A beginner's guide to brewing better coffee at home

Here's the thing nobody selling coffee equipment wants to lead with: the machine matters far less than three cheap, boring things. Fresher beans, a kitchen scale, and a consistent ratio will do more for your morning cup than any upgrade you can buy.

Buy fresher, buy less

Coffee is food, and like most food it's best soon after it's made. A bag roasted three weeks ago and bought in bulk will always lose to a smaller bag roasted last week. Buy what you'll drink in a fortnight and buy it more often.

Get a scale before you get anything else

The single biggest jump in quality for most people comes from weighing the coffee and the water instead of eyeballing scoops. A basic kitchen scale is a few pounds and it turns "why was today's cup weird" into a solved problem.
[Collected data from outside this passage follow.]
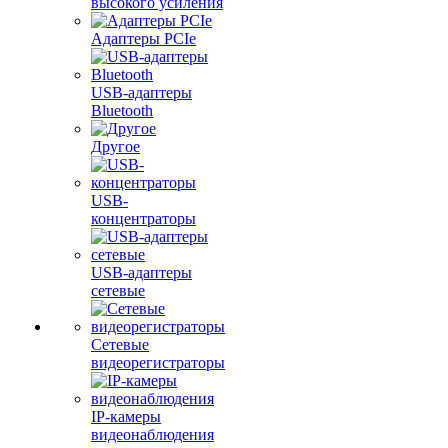
высокого усиления
Адаптеры PCIe
USB-адаптеры
Bluetooth
Другое
USB-
концентраторы
USB-адаптеры
сетевые
Сетевые
видеорегистраторы
IP-камеры
видеонаблюдения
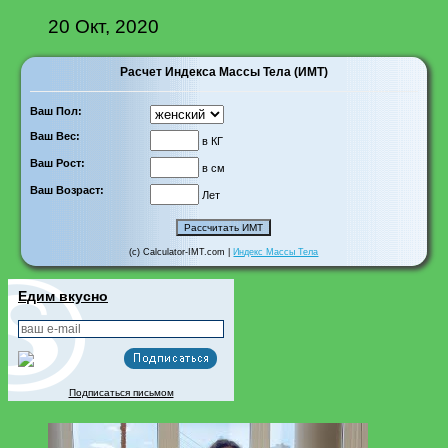
20 Окт, 2020
Расчет Индекса Массы Тела (ИМТ)
Ваш Пол:
Ваш Вес:
в КГ
Ваш Рост:
в см
Ваш Возраст:
Лет
(c) Calculator-IMT.com |
Индекс Массы Тела
Едим вкусно
Подписаться письмом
"I spent a year blaming my beans. It was that I used a random amount of coffee every single morning. A scale fixed it in a day." — a reader in Manchester

Start with a ratio and adjust from there

Sixty grams of coffee per litre of water is a sane place to begin. Too strong? Use a touch less. Too thin and sour? A touch more, or grind a little finer. Change one thing at a time and you'll dial it in within a week.

Grind just before you brew, if you can

Pre-ground coffee goes stale fast because you've hugely increased its surface area. A modest hand grinder is the last piece of the puzzle and, done right, the most noticeable one. If it's a step too far for now, buy whole beans and have the shop grind them fresh.

Water is most of the cup

It's easy to forget that a cup of coffee is about ninety-eight percent water. If your tap water tastes off, your coffee will too. Filtered water is a genuinely underrated upgrade.

None of this requires a barista course or a countertop full of gear. Fresher beans, a scale, a ratio you stick to, and decent water — get those four right and you'll quietly make better coffee than most cafes charge four pounds for.